E con Scurati com’è andata la collaborazione? “Mi ha lasciato molta libertà”. Ha sempre l’aria afflitta però Scurati, nonostante l’enorme successo. Ha anche lui un contratto con le major come Buster Keaton, che era tenuto a non sorridere mai? “Buona questa. Comunque no”. Popolizio dice di non amare particolarmente il genere fantasy e però Tolkien lo affascina per due motivi: “la descrizione della natura, che è uno dei due protagonisti del libro. L’altro è il tempo: succedono due cose sempre insieme in contemporanea”. Poi c’è anche il viaggio, e ci si sposta su una mappa geografica. Dopo 250 pagine  chiedo all’assistente: quanto abbiamo fatto, intendendo la distanza? ‘Due millimetri’. Annamo bene”. Senta, ha visto la mostra su Tolkien, molto voluta dal ministro Sangiuliano? “No”. 
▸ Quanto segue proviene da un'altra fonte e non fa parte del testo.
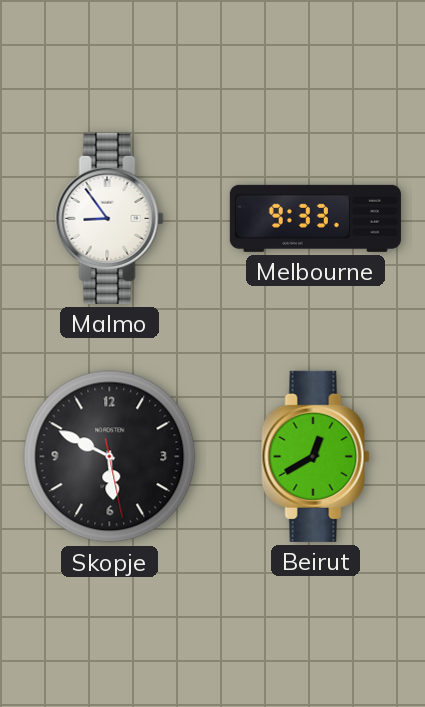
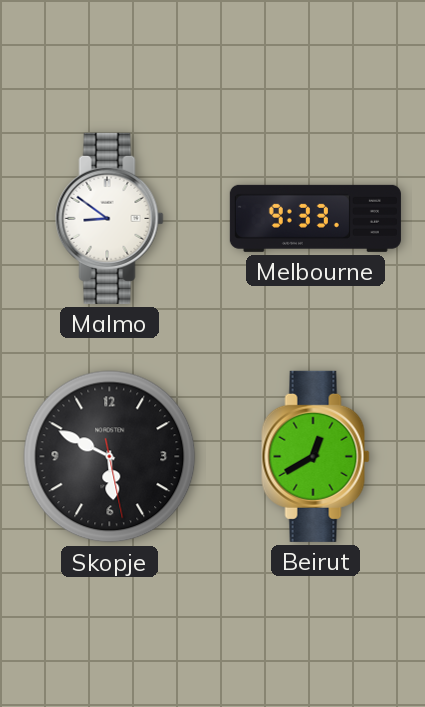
Malmo: 8:54 -> 8:51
E dopo Sbardella e Mussolini, chi le piacerebbe fare? Vannacci? “No!”. Potrebbe leggere l’audiolibro del “Mondo al contrario”. Perchè  i personaggi legati al fascismo li hanno già presi quasi tutti. “Potrei fare Giovanni Gentile”, ride Popolizio. Oppure una cosa tipo “Gino, il maggiordomo di Goebbels”. C’è qualche film brutto di cui si vergogna? “Sì, certo, ma non glielo dico. Sul cinema non hai controllo; invece a teatro sì,  fino ai lacci degli attori. Al cinema sei schiavo del montatore”. Ha visto il film su Ennio Doris? “Pensi che me l’avevano proposto!”. Potrebbe fare un biopic su Pino Insegno. “Ma io e Pino siamo grandissimi amici. Abbiamo iniziato insieme.  La prima tournée della nostra vita, avevamo 19 anni.  Io dovevo ancora entrare in accademia e lui stava al liceo Kennedy. Avevano messo su uno spettacolo che si chiamava “Giulio Cesare è… ma non lo dite a Shakespeare”. E’ cosa? “Frocio”. Ah, ecco. Allora lo vede che deve fare Vannacci? “Lo portammo in giro d’estate in un tour sgangheratissimo a bordo di un pullman dell’Acotral. Dal teatro Clemson, che era dei preti, a Testaccio, fino a un paese che si chiama Montalto Uffugo, in Calabria”. Altri tempi. “Io per permettermi le vacanze feci anche il venditore di pentole. Radunai tutte le amiche di mamma per fare la dimostrazione. L’azienda ci fornì un valigione con tutte le pentole dentro, una Samsonite di pentole. La ditta si chiamava GRA, e noi dicevamo alle signore: non è il Grande Raccordo Anulare. Che battuta del cazzo”. Sì però l’audiolibro di Vannacci? Lo diciamo a Pino? “Sì, va bene, diciamolo a Pino”.

  • Michele Masneri
  • Michele Masneri (1974) è nato a Brescia e vive prevalentemente a Roma. Scrive di cultura, design e altro sul Foglio. I suoi ultimi libri sono “Steve Jobs non abita più qui”, una raccolta di reportage dalla Silicon Valley e dalla California nell’èra Trump (Adelphi, 2020) e il saggio-biografia “Stile Alberto”, attorno alla figura di Alberto Arbasino, per Quodlibet (2021).